What you have to do:
Every line with the string "framed" should be copied from the data.

Data:
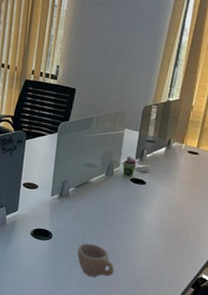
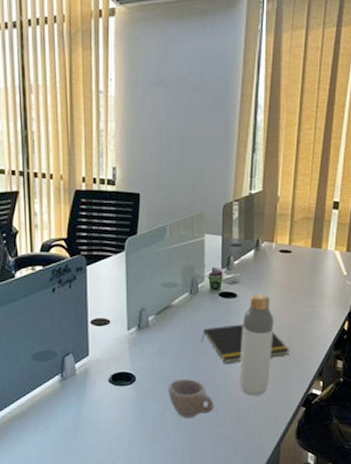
notepad: none [110,205,186,241] -> present [200,324,289,364]
bottle: none [138,184,176,271] -> present [239,294,274,396]

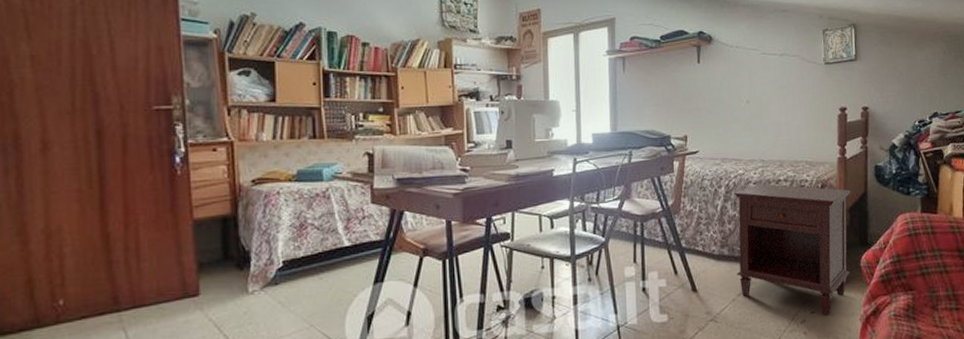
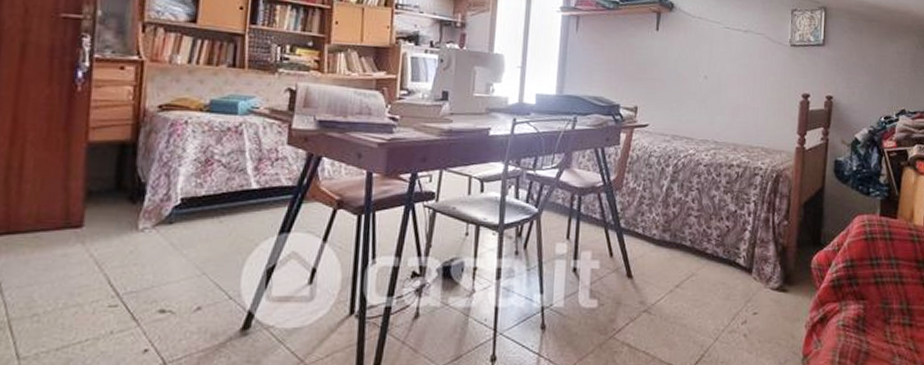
nightstand: present [734,184,851,316] -> none [677,167,808,319]

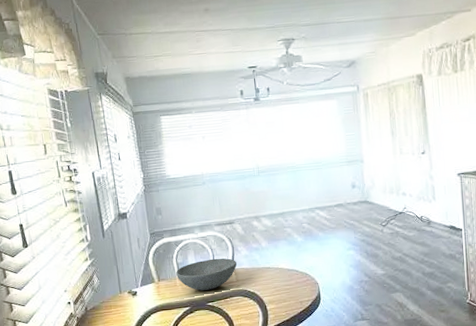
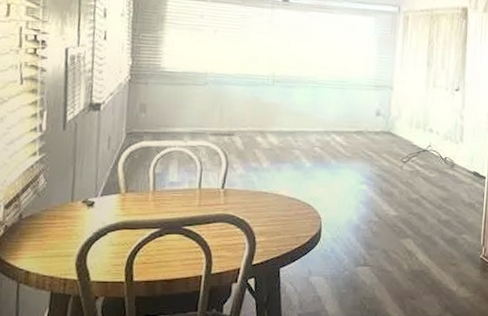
bowl: present [176,258,237,291] -> none [150,173,229,211]

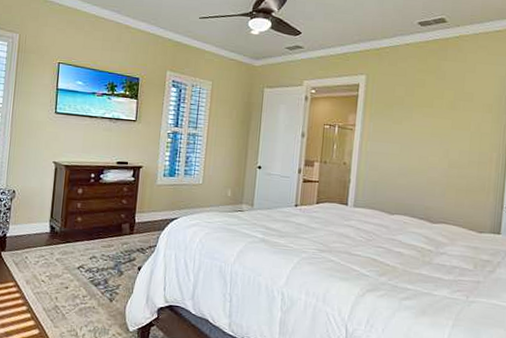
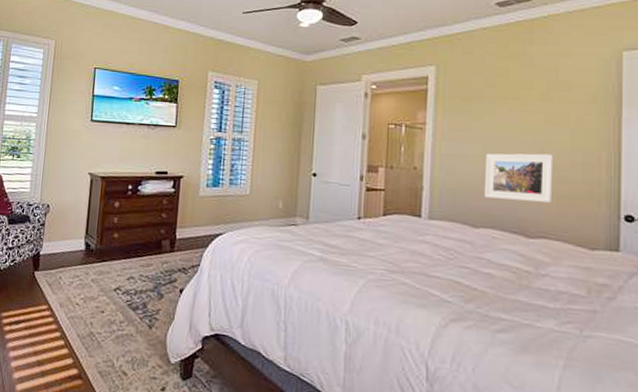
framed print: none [399,152,456,194] -> present [484,153,554,202]

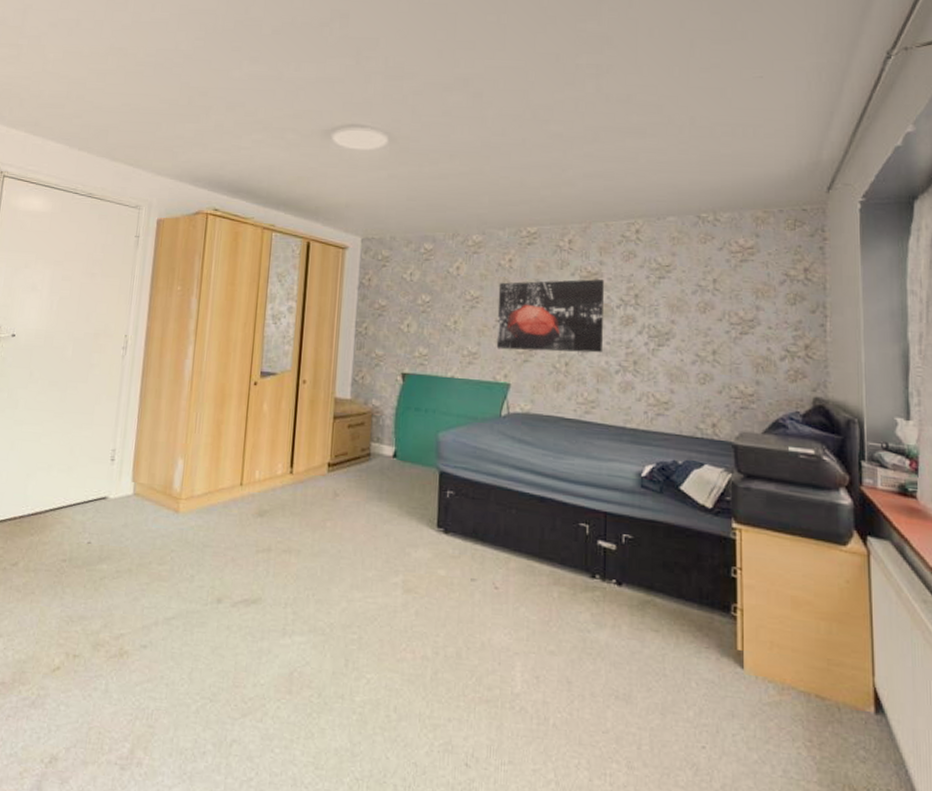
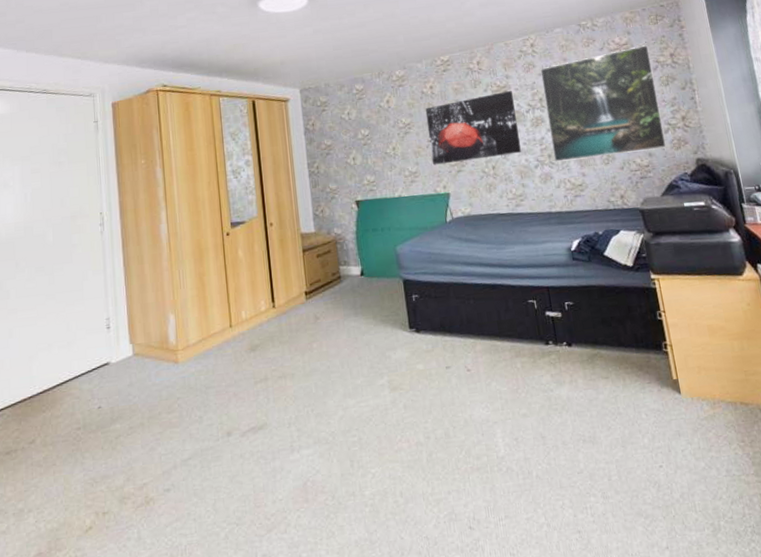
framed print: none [640,253,781,378] -> present [540,45,667,162]

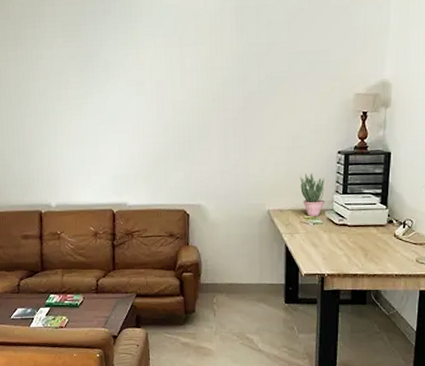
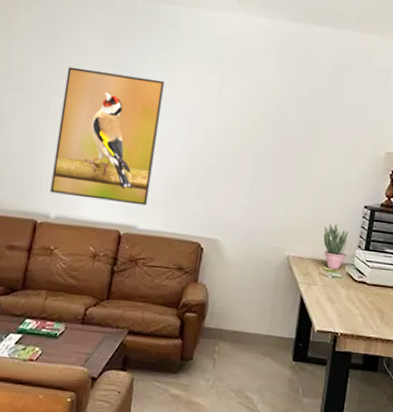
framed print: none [39,62,133,185] -> present [50,66,165,206]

Output of the task:
framed print: none [399,152,456,194] -> present [484,153,554,202]
framed print: none [640,253,781,378] -> present [540,45,667,162]
framed print: none [39,62,133,185] -> present [50,66,165,206]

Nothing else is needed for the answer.